バレー部キャプテンと
よこしまな少女たち
第六章〜穢れなき罪人
6



「えっ……」
 のっけに声を発したのは、意外にもさゆりだった。
「ええーへえ……?」
 次に明日香が、間の抜けた笑い声を上げつつ、香織の肩を、さりげない手つきで押してくる。根が単純な明日香は、それを見たとたん、機嫌を取り直してしまった様子である。
 彼女たちの反応は、もっともだと思う。香織はといえば、かなりの驚きを覚え、思わず見入ってしまっていた。
 陰毛が、岩礁を覆う藻のように黒々と恥丘に茂っていて、目を凝らしても、裂け目の筋はまったく視認できない。何よりも驚愕させられたのは、密生範囲の広さだった。みっともないほど逆三角形に陰毛が生え揃っており、その上辺は、いずれ臍にまで届くのではないかと疑いたくなるような高位置なのだ。
 この年になれば、体は、もう大人として成熟している。だが、少なくとも、うちの学校内には、これほど夥しく恥毛の生えている女子生徒が、ほかに何人もいるとは想像できなかった。

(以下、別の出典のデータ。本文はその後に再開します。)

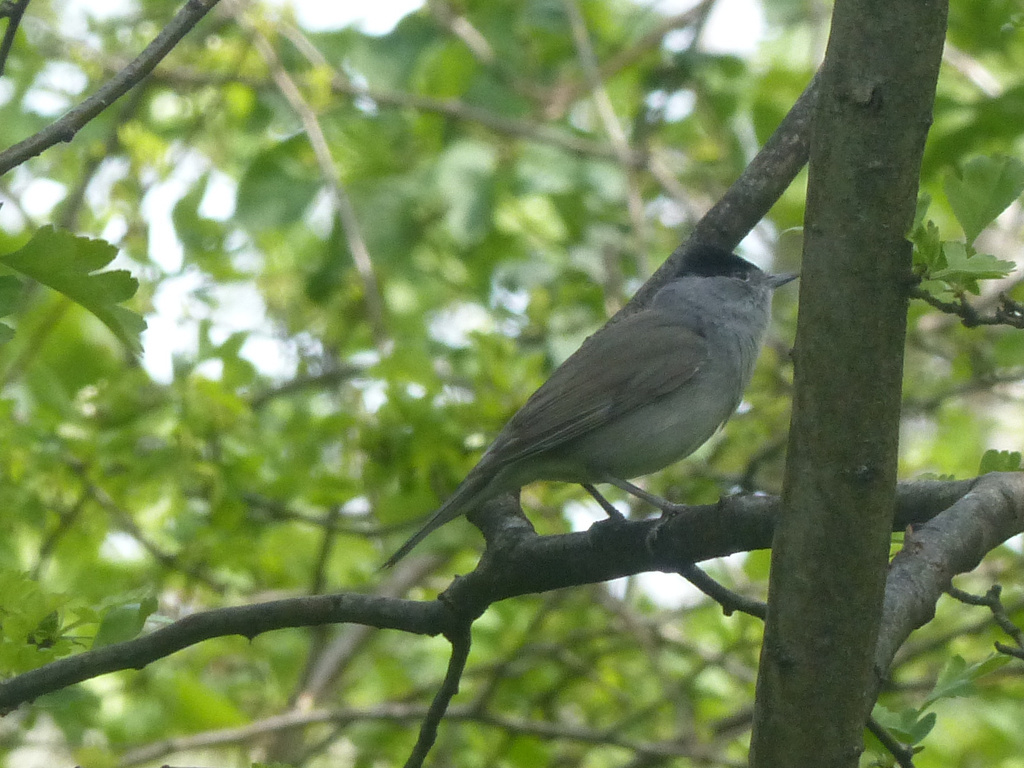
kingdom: Animalia
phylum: Chordata
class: Aves
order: Passeriformes
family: Sylviidae
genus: Sylvia
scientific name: Sylvia atricapilla
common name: Eurasian blackcap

 けれども、涼子の性格や、部活動に明け暮れている高校生活などを鑑みると、日常的な日々を送る分には、そんな『ボーボーの状態』も、特に気にする問題ではなかったのかもしれない。
 では、今この瞬間はどうか。赤の他人の前で全裸になるという、イレギュラーな事態に襲われては。やはり、さすがの涼子でも、それが見苦しい恥だと思わずにはいられないだろう。

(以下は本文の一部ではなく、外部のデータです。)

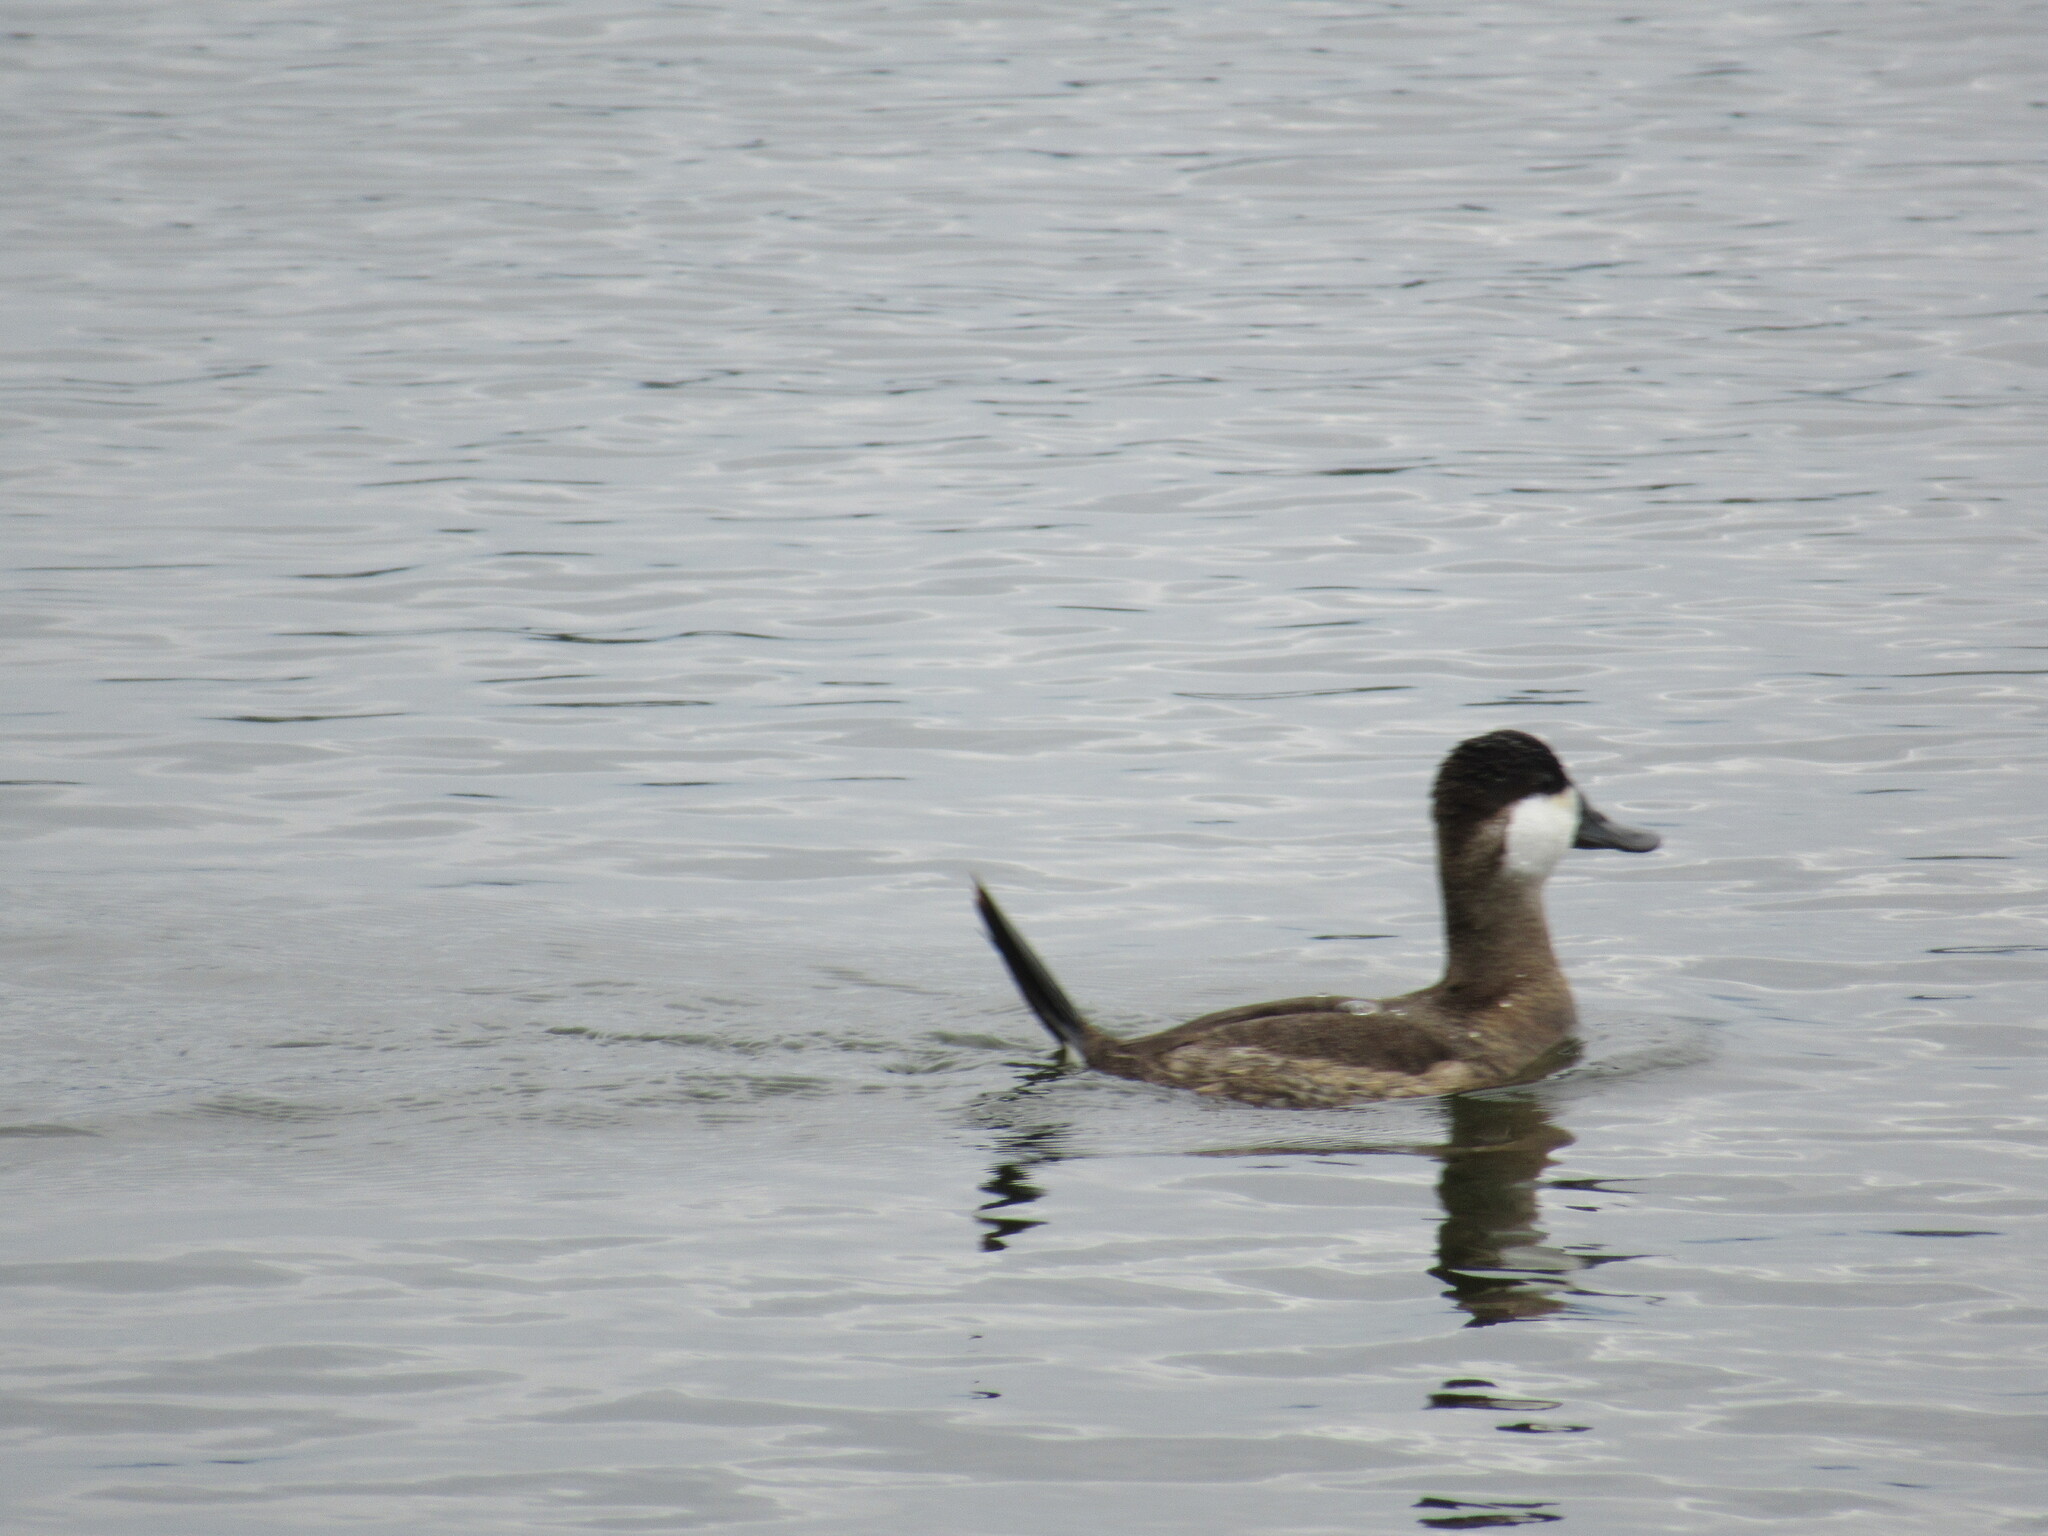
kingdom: Animalia
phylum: Chordata
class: Aves
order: Anseriformes
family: Anatidae
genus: Oxyura
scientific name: Oxyura jamaicensis
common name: Ruddy duck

 そんな涼子の恥丘を確認するに至り、香織の中で、おおよそ予想は付いていたが確信に変わったことがある。この子は処女だ。

「ねえ、手を上げて……。万歳みたいに」
 現在、涼子の心身は、計り知れないほどの恥辱に蝕まれているだろうが、そんなことは一顧だにしていないふうに、香織は命じた。
「えっ……」
 涼子は、ぽつりと低い声をこぼし、もぞもぞと狼狽したように体を動かす。
 従うのが恥ずかしいために躊躇しているのか、あるいは、極限の状況で、頭の回転がひどく鈍っているのだろうか。理由はどうでもいいが、香織にとっては、そうやってぐずぐずされるのが、いちいち癇に障る。
「万歳って言ってんのっ。早くやってよ」
 苛立ちを露わにしながら、仕方なくジェスチャーしてやる。
 観念したというより、何かに憑かれた雰囲気を漂わせながら、涼子が両手を上げてゆく。
 だが、静止した体勢は、控え目すぎる万歳で、香織の納得できるものではなかった。あー、もう……。いらいらさせんなよ、この、惨めな素っ裸の豚のくせに。
「もっと! しっかりと上まで、ぴんと伸ばすの!」
 そうして、ようやく涼子の体勢が思惑通りになると、香織は、ほくそ笑んだ。

 実は、あることによって、香織は、ひそやかな勝利感みたいなものを募らせていたのだった。
 小学生の終わりか、中学に上がって間もないあたり、だいたいそんな年頃から、香織がずっと抱き続けていた自説。
 体つきがよくて肉感的な女の子は、たしかに、豊満なバストや魅惑的なヒップを備えている。だけど、そういった体の発育に恵まれている子は、全身のありとあらゆる細部まで、すごく発達していると考えて差し支えないだろうから、反面、体臭がきつかったり、毛深かったり、おしりが汚かったりという『汚点』も、比較的多くあるに決まっているのだ……。
 この法則は、なにより根拠が薄弱だし、色気のない自分の体に対するコンプレックスや、自分とは対照的なボディラインの女の子に嫉妬する感情から、香織が無理矢理、捻りだしたものである。認めたくはないが、香織自身、心の奥底ではそのことをわかっていた。
 しかしながら、現在、南涼子の肉体の検分を進めていくうちに、あの空中楼閣の法則が、しだいに実証されつつある気がしてならなかった。そのため、もう一つ、調べるのを怠ってはいけない箇所があった。高校生にもなれば、例外を除くほとんどの女子が、気を遣い、手入れを施している部分である。